DATA TO EXAMINE:
^^^^
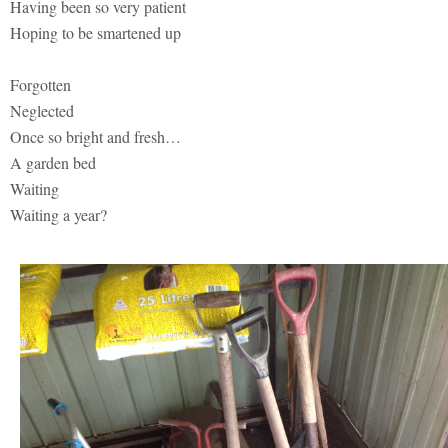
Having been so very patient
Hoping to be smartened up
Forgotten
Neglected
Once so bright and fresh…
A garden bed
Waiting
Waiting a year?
^^^^
ABOUT THIS EXERCISE: Transcribe the lines from the items above without any alteration, and leave out the pictures.

ANSWER TO THIS EXERCISE:
Having been so very patient
Hoping to be smartened up
Forgotten
Neglected
Once so bright and fresh…
A garden bed
Waiting
Waiting a year?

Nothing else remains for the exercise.